O que havia por trás das denúncias dos senadores seria o seguinte: Garotinho vinha trabalhando para se apossar da máquina partidária do PSB para, logo após às eleições municipais, iniciar sua campanha na tentativa de chegar ao Planalto, em 2006. A estratégia incluiria o uso da máquina partidária pelo próprio Garotinho para constranger o presidente Lula com jogadas demagógicas, como, por exemplo, o salário mínimo a R$ 1 mil e outras coisas do gênero. Como o governo Lula não poderia atender a propostas e medidas inexeqüíveis, Garotinho, com o PSB sob cabresto, romperia com o governo e ele, na condição de candidato, iria se colocar à esquerda de Lula com promessas mirabolantes para tentar chegar ao Palácio do Planalto.

A armação foi percebida muito cedo. Aliás, os três senadores socialistas não ficaram sós na queda-de-braço com Garotinho porque a grande maioria dos democratas brasileiros soube identificar, e bem cedo, que o ex-candidato a presidente é uma dessas fraudes políticas cujo último exemplo ainda está bem vivo na memória dos brasileiros. E identificaram porque é fácil perceber que Garotinho, além de não ter história para ser presidente do Brasil, por desconhecer quase por completa a realidade e a geografia nacional, tem fortes pendores ao fascismo.

Mas o que parecia uma luta árdua a ser travada pelos senadores, parece que está se definindo mais cedo do que se pensa. Afinal, já não há mais nenhuma dúvida de que Antony Garotinho está envolvido até a medula com os escândalos de envio de dinheiro para contas secretas na Suíça. Ninguém, com um mínimo de boa fé, tem dúvida de que o ex-subsecretário que atende pelo sugestivo nome de Silveirinha, que seria o responsável pelo envio da dinheirama para o exterior, é testa-de-ferro do casal Garotinho/Rosinha.

Todo o Brasil lembra que, mais ou menos em agosto do ano passado, no auge da campanha eleitoral, o então candidato Antony Garotinho passou a denunciar, em seu programa de TV, que não dispunha de dinheiro para tocar a campanha. Dizia, sem cerimônia, que era o candidato mais pobre daquele pleito. Pois bem. Foi exatamente em agosto que o governo da Suíça deixou vazar as informações do dinheiro enviado as contas secretas de seus bancos. Está tudo gravado.

Então, a CPI da Assembléia do Rio de Janeiro não terá muito trabalho. É só recolher as fitas dos programas de Garotinho e compará-las com as primeiras informações sobre a existência do dinheiro. Bastaria também analisar o tal Silveirinha de perto para constatar que, no que diz respeito à fraude, ele tem o DNA do governador que o nomeou para o cargo.

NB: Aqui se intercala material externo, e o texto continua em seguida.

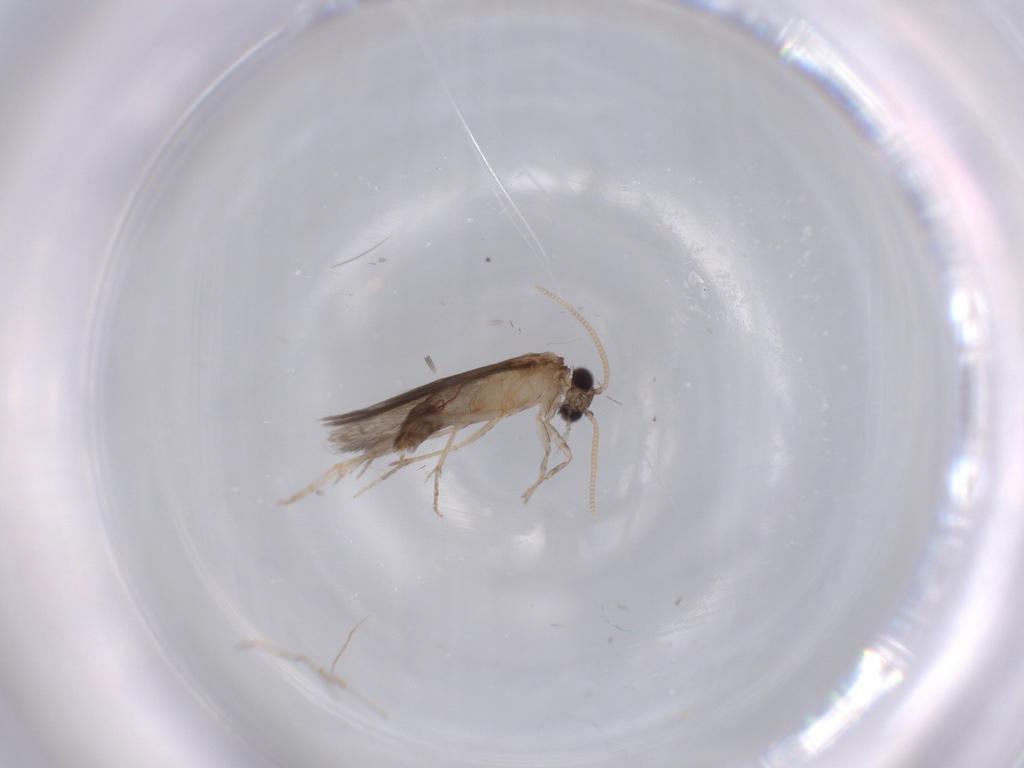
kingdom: Animalia
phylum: Arthropoda
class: Insecta
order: Trichoptera
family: Hydroptilidae
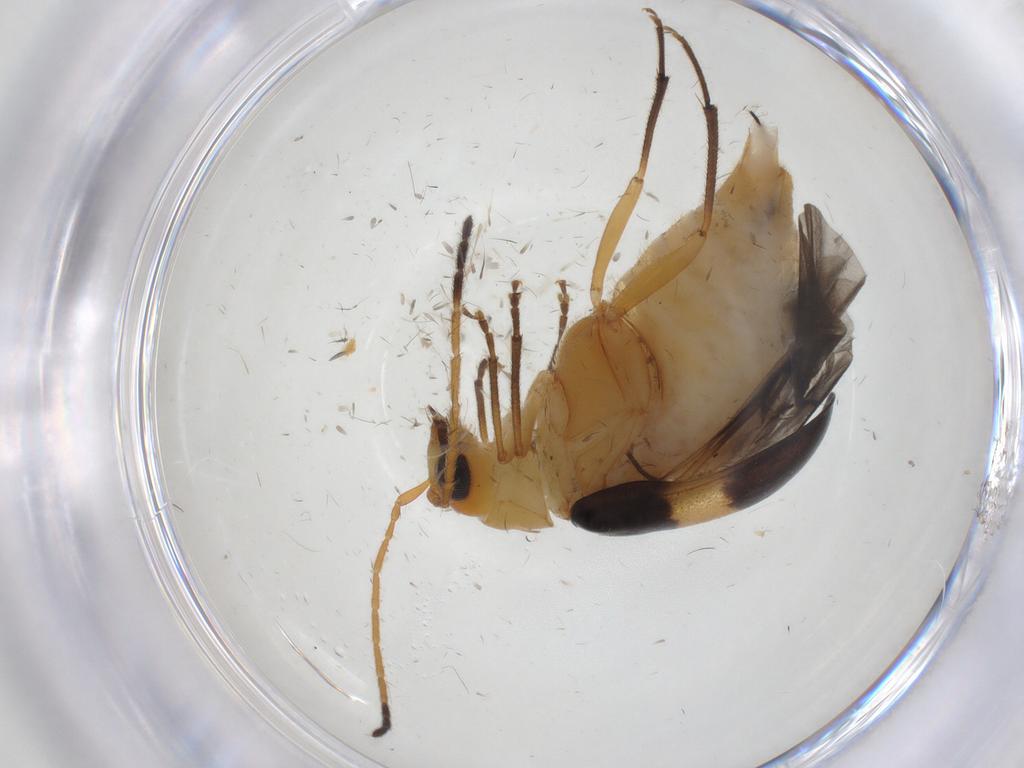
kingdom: Animalia
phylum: Arthropoda
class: Insecta
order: Coleoptera
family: Chrysomelidae
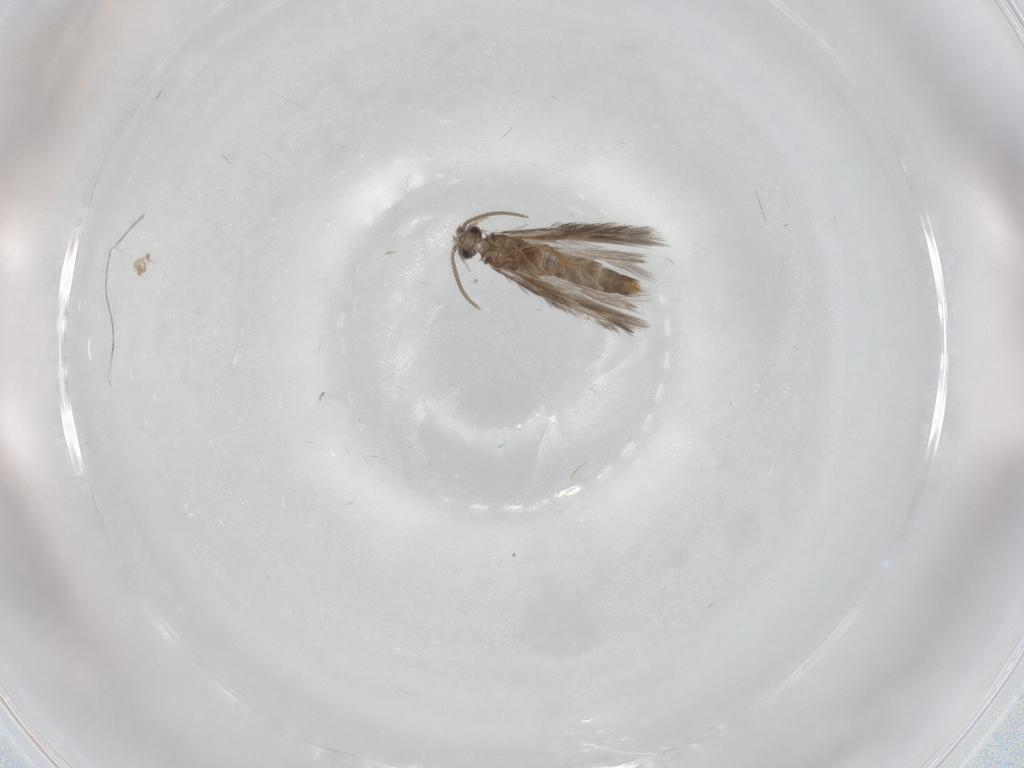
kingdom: Animalia
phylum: Arthropoda
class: Insecta
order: Trichoptera
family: Hydroptilidae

Outro detalhe que não deve passar desapercebido é que, até agora, o único dirigente do PSB a ter coragem de vir a público defender o ex-governador foi ninguém menos que o deputado Eduardo Campos, do Pernambuco. O deputado é sobrinho do lendário Miguel Arraes, mas sua história é bem diferente. Ele está envolvido nos escândalos dos precatórios do governo pernambucano e sua prática política seria bem diferente daquilo a que se propõem os autênticos socialistas.

É por tudo isso que os senadores anti-Garotinho não têm com o que se preocupar. Ele está caindo de podre porque, quando a política é feita com decência, também vale a máxima de que o mau por se destrói.

PS.: só me falta agora o diretório local do PSB sair em defesa de Garotinho.